Training full time for the Olympics is, well, a full-time job—but it's not a fruitful one: Athlete stipends can be just hundreds of dollars per month. To fund their dreams, hopefuls get creative.
1. U.S. Synchronized Swimming Team
The strategy was simple: Be seen. They performed for an elite crowd at the Super Bowl Village to solicit generous donations.
2. Nick Symmonds
The American half-miler used eBay to auction his skin as a temporary-tattoo canvas for sponsors.

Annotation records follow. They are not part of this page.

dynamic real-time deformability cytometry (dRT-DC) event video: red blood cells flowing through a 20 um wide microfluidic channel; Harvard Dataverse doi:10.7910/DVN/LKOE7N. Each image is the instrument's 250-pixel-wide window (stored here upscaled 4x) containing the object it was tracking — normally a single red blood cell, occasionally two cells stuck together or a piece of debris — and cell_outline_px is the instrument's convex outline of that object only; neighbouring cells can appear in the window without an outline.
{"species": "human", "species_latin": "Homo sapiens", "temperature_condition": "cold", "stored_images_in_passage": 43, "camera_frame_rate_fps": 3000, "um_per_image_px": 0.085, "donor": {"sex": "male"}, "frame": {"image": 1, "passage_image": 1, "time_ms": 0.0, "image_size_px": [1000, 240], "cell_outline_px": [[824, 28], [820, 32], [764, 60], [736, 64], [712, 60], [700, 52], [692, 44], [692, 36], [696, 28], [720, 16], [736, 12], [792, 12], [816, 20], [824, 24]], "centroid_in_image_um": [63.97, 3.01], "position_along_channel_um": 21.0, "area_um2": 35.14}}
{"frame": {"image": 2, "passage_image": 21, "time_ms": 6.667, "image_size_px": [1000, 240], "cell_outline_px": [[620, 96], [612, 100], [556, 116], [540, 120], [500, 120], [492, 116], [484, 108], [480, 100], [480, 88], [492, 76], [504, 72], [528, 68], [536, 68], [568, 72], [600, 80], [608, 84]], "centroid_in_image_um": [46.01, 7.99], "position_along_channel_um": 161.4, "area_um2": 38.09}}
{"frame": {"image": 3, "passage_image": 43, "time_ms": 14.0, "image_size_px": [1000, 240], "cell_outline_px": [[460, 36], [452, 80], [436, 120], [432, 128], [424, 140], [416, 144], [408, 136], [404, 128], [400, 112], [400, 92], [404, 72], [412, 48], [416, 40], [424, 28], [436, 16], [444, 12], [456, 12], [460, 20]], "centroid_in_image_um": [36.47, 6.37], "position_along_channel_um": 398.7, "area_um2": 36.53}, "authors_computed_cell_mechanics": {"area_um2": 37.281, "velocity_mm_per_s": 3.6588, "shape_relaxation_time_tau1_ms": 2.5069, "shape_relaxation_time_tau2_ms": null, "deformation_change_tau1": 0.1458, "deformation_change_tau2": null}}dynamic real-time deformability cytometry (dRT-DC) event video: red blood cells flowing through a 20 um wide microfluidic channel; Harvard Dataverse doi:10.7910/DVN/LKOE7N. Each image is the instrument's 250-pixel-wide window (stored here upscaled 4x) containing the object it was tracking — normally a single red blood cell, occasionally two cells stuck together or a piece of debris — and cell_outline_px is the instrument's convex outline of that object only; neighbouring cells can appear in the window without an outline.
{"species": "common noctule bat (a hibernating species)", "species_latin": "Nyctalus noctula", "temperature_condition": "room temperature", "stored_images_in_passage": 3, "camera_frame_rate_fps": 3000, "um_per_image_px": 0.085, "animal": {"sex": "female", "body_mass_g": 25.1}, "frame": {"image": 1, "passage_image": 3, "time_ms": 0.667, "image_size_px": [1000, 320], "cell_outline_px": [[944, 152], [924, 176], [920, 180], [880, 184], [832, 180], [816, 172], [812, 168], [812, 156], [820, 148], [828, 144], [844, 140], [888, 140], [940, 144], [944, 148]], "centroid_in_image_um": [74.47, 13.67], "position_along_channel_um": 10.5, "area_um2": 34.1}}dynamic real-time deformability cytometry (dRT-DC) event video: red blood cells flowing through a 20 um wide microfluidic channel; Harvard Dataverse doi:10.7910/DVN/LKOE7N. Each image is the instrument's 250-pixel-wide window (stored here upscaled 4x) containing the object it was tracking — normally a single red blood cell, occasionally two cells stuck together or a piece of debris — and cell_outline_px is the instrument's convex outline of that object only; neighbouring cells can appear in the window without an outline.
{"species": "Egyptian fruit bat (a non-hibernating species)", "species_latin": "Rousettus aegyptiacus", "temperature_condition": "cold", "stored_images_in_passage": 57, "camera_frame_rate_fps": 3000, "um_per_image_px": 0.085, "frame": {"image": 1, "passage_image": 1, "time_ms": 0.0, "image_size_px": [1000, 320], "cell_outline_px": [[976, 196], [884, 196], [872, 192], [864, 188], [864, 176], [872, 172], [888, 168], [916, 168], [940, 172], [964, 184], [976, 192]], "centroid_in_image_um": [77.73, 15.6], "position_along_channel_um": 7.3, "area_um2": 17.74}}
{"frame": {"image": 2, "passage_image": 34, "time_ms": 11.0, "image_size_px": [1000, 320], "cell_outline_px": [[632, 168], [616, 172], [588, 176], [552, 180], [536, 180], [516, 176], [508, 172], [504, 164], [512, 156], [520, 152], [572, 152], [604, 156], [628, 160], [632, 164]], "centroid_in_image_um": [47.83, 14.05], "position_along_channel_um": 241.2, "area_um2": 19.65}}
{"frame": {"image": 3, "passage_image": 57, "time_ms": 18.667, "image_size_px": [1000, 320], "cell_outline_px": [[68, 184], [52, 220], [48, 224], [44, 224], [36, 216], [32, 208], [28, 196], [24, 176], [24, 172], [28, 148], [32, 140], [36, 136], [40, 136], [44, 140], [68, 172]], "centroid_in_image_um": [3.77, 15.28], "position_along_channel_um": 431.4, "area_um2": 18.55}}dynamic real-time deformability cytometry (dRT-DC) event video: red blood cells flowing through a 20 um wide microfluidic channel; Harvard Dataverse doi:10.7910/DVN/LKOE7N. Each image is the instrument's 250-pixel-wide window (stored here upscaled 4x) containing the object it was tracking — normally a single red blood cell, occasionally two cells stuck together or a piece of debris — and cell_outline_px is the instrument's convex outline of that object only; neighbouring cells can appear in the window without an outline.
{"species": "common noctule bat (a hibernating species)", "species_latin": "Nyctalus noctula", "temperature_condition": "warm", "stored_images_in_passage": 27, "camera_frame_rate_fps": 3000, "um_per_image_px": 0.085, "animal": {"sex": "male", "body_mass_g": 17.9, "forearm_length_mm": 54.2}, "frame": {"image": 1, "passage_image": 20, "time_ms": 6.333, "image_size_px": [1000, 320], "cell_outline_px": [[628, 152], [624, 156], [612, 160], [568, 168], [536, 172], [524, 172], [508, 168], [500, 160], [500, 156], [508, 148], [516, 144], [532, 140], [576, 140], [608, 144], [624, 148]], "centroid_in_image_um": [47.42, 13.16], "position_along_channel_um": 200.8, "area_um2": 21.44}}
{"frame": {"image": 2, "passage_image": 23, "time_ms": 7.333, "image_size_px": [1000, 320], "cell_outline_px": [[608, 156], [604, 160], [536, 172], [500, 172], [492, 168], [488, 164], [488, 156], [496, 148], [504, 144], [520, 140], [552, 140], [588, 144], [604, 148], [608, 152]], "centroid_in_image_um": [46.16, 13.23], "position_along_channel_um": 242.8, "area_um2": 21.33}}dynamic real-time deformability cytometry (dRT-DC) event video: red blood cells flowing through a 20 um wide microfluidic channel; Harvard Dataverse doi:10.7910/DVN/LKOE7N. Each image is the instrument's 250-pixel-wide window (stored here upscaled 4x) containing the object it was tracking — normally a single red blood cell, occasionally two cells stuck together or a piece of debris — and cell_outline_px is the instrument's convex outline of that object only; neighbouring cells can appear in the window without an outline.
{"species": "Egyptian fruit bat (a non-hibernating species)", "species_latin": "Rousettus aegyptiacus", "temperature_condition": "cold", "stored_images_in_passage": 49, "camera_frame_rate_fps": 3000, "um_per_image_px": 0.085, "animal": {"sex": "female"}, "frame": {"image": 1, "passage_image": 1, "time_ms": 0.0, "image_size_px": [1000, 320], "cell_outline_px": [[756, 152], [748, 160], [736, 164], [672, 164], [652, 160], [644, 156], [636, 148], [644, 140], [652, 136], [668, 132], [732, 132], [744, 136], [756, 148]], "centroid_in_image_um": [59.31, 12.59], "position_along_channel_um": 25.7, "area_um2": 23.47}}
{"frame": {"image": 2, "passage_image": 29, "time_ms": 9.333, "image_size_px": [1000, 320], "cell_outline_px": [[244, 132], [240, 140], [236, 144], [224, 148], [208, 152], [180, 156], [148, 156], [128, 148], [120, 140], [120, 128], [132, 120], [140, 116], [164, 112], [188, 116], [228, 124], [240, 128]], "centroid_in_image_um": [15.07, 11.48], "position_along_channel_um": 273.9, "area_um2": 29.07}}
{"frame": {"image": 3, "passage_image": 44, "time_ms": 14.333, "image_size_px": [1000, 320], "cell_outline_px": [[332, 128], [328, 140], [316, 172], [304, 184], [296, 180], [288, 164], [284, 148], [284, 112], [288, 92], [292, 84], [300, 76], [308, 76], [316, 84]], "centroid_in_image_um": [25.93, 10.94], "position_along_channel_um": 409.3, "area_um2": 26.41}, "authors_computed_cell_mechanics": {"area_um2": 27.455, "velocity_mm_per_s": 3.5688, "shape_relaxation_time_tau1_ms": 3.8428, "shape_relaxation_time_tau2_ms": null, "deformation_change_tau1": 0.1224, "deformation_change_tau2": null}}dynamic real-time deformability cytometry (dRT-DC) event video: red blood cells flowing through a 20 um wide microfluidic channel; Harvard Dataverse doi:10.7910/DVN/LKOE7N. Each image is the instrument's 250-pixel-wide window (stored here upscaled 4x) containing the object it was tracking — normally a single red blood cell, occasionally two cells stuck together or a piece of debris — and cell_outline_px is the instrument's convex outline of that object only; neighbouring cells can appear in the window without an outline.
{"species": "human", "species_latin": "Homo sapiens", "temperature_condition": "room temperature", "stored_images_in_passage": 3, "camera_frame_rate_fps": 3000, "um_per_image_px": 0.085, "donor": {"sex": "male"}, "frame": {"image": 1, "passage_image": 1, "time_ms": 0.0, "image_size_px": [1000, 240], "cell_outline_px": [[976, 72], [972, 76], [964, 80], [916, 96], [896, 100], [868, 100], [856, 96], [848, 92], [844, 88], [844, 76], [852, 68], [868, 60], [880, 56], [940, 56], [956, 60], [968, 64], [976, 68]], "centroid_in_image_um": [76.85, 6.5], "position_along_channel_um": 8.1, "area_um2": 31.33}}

It worked, earning him an extra $11,100.
3. Fuahea Semi
The luger from tropical island nation Tonga legally changed his name to Bruno Banani, a German underwear company that agreed to sponsor him.
4. Ben Kjar
The U.S. wrestling hopeful capitalized on social media and persuaded one of his sponsors, LowVARates, to donate $2 for every new "Like" the company got on Facebook.
5. Khatuna Lorig
The U.S. archer earned money (and publicity) by helping Jennifer Lawrence prep for her role as shooting-savvy Katniss in the popular flick The Hunger Games.
6. James Ellington
The British sprinter sold himself on eBay for promotional purposes. He raised nearly $53,000—but the mysterious bidder never came forward.
7. Tim Morehouse
To attract the attention of sponsors, the U.S. fencer gave high-profile demonstrations to President Obama and celebrities such as Donald Trump.
A version of this article appeared in the July/August 2012 issue of Fast Company magazine.